WORK ORDER 1: In the roughness index package description, what length and radius are used for the Morgan fingerprints computed from SMILES input?

[[ STUDY TEXT open ]]

Skip to main content

Measures of roughness for molecular property landscapes

Project description

Measures of roughness for molecular property landscapes

This package implements the roughness index (ROGI) presented in "Roughness of Molecular Property Landscapes and Its Impact on Modellability", as well as the SARI, MODI, and RMODI indices.

Installation

rogi can be installed with pip:

pip install rogi

Note that rdkit is a dependency but needs to be installed separately with conda.

Requirements

  • numpy
  • scipy>=1.4
  • fastcluster
  • pandas
  • scikit-learn>=1
  • rdkit >= 2021 to be installed with conda

Usage

Note that ROGI and SARI are classes, while MODI and RMODI are functions.

ROGI

If SMILES are used as input, Morgan fingerprints (length 2048, radius 2) are computed and a distance matrix calculated with the Tanimoto metric:

from rogi import RoughnessIndex

ri = RoughnessIndex(Y=Y, smiles=smiles)
ri.compute_index()
>>> 0.42

With precomputed fingerprints:

ri = RoughnessIndex(Y=Y, fps=fingerprints)
ri.compute_index()

With descriptors you can pass a 2D array or a pandas.DataFrame where each row is a different molecule, and each column a different descriptor:

ri = RoughnessIndex(Y=Y, X=descriptors, metric='euclidean')
ri.compute_index()

You can also precompute a distance matrix using any chosen representation and metric:

ri = RoughnessIndex(Y=Y, X=descriptors, metric='precomputed')
ri.compute_index()

SARI

You can provide SMILES as input, and compute the SARI score without considering a reference set of datasets as follows:

from rogi import SARI

sari = SARI(pKi=pKi, smiles=smiles, fingerprints='maccs')
sari.compute_sari()

[[ STUDY TEXT closed ]]

WORK ORDER 2: Lay out as a numbered list everything in the listing from the line containing "left wrist: (302, 174, 5)" down to and including the line containing "left hip: (375, 435, 6)", omitting blank lines and the pictures.

[[ RECORDED DATA open ]]

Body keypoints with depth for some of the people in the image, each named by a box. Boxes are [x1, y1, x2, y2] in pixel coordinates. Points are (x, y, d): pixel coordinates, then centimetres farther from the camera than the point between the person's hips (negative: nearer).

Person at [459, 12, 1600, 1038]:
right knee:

[[ RECORDED DATA closed ]]
[[ RECORDED DATA open ]]

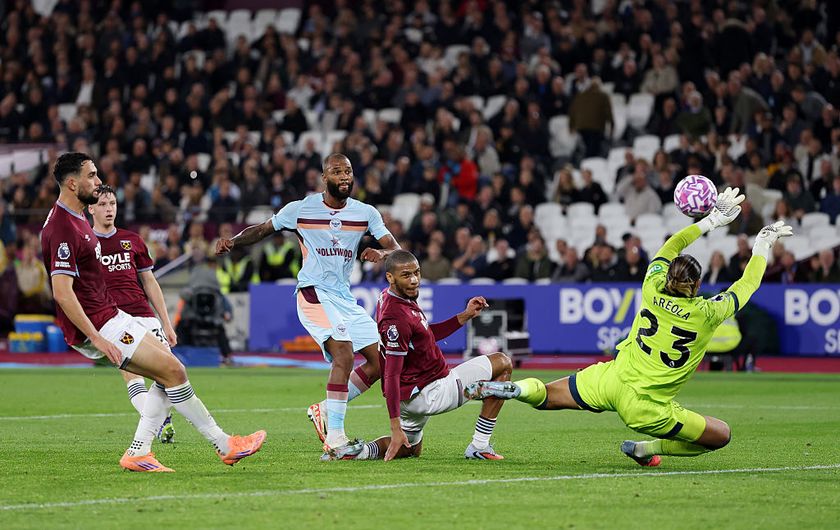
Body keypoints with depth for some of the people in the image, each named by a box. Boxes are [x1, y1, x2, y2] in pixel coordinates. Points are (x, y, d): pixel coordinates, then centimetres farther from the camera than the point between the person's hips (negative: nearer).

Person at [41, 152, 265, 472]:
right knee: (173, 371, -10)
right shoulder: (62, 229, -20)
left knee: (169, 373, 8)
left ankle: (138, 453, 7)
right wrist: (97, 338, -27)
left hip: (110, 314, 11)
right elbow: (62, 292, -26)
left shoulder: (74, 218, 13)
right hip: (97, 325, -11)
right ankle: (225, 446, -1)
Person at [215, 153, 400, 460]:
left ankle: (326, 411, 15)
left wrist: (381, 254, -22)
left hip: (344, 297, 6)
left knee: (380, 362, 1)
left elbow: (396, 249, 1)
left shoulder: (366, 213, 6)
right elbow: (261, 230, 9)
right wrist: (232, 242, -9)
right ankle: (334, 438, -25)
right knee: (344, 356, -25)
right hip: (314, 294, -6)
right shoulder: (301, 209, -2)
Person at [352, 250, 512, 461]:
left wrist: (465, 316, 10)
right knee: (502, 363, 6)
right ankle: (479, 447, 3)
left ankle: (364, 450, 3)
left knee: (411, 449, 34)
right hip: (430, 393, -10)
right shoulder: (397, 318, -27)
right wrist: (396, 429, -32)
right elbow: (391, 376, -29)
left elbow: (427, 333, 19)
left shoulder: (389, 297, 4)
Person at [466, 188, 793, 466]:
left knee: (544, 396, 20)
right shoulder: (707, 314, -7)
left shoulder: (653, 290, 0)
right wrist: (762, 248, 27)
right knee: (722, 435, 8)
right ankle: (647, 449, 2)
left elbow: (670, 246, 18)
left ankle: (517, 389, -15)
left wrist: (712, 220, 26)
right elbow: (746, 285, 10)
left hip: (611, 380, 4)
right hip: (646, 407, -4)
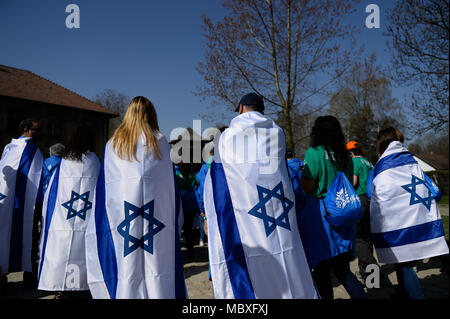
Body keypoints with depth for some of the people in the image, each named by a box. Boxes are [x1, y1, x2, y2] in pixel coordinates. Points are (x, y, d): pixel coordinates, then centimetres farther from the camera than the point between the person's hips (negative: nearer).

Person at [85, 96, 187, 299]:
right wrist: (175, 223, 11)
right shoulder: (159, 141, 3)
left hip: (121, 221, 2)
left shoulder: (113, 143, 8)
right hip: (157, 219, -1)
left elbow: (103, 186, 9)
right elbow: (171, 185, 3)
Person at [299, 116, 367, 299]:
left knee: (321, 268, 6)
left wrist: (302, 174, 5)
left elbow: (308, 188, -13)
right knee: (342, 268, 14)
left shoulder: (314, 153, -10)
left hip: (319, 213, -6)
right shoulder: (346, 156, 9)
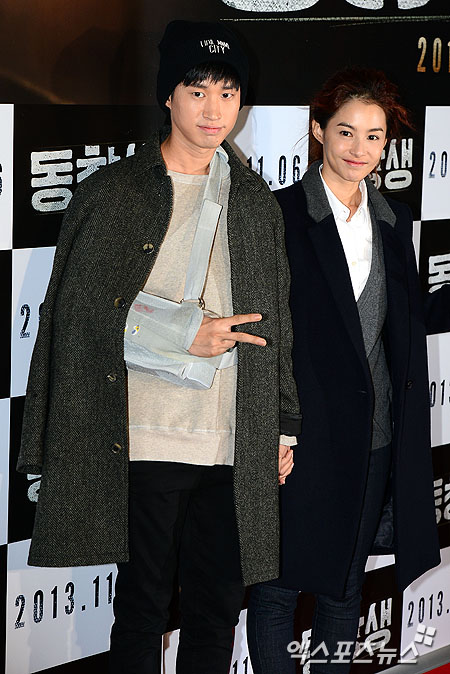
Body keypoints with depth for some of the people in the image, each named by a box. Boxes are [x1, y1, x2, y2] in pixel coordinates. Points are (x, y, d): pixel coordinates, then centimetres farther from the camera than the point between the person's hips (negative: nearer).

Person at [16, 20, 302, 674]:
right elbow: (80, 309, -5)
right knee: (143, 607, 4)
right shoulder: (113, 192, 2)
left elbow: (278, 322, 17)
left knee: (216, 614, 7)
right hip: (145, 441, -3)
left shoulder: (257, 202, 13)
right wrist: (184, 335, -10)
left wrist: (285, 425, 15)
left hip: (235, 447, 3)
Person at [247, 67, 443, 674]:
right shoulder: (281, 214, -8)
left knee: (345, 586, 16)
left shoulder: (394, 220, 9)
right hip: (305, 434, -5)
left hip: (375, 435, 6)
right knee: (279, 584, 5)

[[ RECORDED DATA closed ]]
[[ RECORDED DATA open ]]

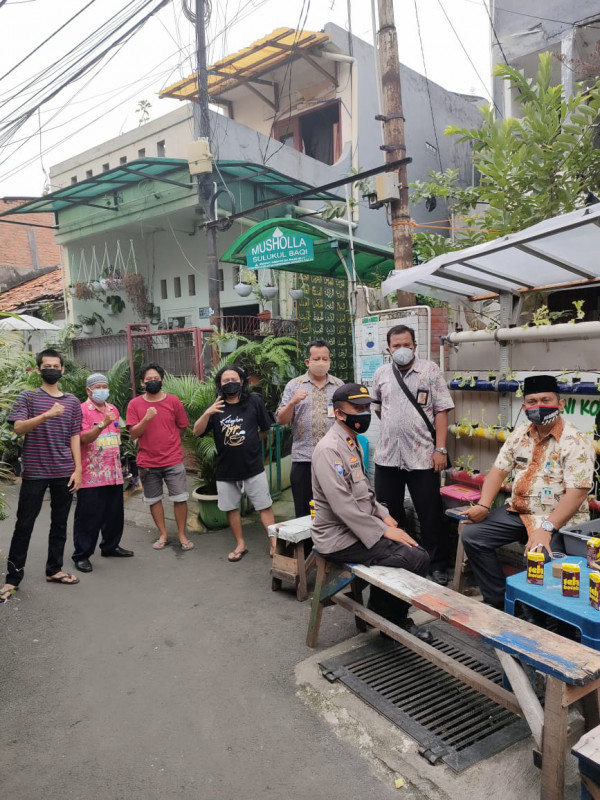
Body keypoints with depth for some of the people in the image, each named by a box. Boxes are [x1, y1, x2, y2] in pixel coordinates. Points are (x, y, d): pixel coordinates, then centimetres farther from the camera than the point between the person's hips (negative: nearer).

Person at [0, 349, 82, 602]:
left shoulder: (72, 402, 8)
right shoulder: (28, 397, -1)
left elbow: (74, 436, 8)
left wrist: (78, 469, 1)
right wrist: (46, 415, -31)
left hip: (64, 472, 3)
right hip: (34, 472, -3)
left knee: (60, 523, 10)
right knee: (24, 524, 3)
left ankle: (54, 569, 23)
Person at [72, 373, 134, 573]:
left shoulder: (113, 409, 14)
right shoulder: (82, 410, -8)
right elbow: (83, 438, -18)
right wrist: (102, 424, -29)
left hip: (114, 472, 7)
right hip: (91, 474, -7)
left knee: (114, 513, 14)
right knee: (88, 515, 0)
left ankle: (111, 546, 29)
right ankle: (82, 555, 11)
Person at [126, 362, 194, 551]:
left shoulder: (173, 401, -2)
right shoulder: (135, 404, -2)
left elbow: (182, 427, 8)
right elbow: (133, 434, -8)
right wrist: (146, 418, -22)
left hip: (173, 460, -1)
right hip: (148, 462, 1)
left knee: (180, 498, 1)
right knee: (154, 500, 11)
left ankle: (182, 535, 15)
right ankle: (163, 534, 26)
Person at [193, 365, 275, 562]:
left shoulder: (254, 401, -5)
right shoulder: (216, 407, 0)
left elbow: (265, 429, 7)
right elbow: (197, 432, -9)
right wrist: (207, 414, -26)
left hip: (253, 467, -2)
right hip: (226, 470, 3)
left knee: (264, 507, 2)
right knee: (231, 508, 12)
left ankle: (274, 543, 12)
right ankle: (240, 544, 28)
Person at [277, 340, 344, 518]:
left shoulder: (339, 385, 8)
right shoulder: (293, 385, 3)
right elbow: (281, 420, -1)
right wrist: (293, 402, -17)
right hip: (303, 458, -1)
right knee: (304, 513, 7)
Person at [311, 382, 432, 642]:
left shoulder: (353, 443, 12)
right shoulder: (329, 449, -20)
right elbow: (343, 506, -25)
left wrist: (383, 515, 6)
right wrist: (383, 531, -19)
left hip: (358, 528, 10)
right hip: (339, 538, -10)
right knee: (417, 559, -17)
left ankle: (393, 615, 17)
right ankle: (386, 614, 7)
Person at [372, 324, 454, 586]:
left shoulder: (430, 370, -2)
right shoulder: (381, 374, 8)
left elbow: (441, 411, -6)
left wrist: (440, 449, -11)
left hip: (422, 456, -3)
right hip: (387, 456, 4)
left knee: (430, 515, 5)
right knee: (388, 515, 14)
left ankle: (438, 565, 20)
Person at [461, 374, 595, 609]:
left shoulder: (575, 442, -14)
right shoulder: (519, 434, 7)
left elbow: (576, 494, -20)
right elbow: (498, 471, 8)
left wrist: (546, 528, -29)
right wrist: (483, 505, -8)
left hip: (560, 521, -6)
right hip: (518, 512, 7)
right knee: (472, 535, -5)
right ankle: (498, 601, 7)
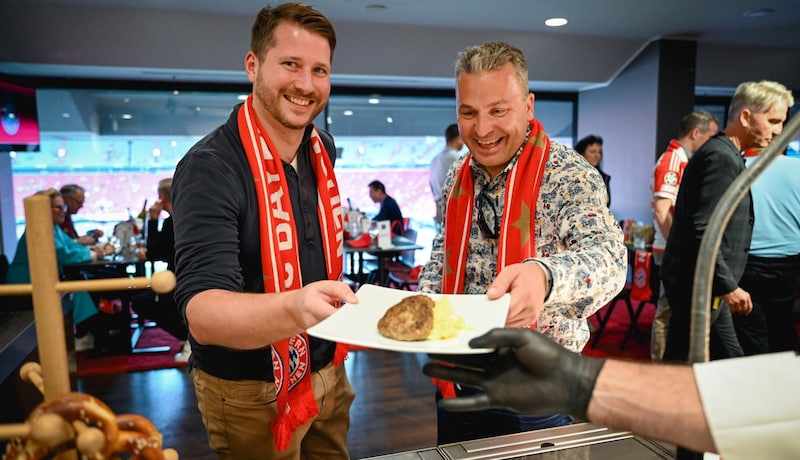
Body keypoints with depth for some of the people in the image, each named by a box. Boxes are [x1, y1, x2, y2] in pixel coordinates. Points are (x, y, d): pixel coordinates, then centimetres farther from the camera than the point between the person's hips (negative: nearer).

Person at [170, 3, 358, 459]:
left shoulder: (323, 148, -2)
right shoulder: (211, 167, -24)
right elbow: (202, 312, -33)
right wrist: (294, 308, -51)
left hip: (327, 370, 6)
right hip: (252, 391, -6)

[[ RECORDED DATA closed ]]

ANSWER BOX 1: The Morgan fingerprints have a length of 2048 and a radius of 2.

ANSWER BOX 2:
1. left wrist: (302, 174, 5)
2. left elbow: (308, 188, -13)
3. right knee: (342, 268, 14)
4. left shoulder: (314, 153, -10)
5. left hip: (319, 213, -6)
6. right shoulder: (346, 156, 9)
7. Body keypoints with depth for some of the people in the image, each named by a box. Boxes are [x1, y1, x2, y2] in pixel coordinates. Points are (x, y, d): pixel coordinates, then centimetres farther from the camera than the point between the person's hips (negative: nearer).
8. Person at [16, 20, 302, 674]:
9. right elbow: (80, 309, -5)
10. right knee: (143, 607, 4)
11. right shoulder: (113, 192, 2)
12. left elbow: (278, 322, 17)
13. left knee: (216, 614, 7)
14. right hip: (145, 441, -3)
15. left shoulder: (257, 202, 13)
16. right wrist: (184, 335, -10)
17. left wrist: (285, 425, 15)
18. left hip: (235, 447, 3)
19. Person at [247, 67, 443, 674]:
20. right shoulder: (281, 214, -8)
21. left knee: (345, 586, 16)
22. left shoulder: (394, 220, 9)
23. right hip: (305, 434, -5)
24. left hip: (375, 435, 6)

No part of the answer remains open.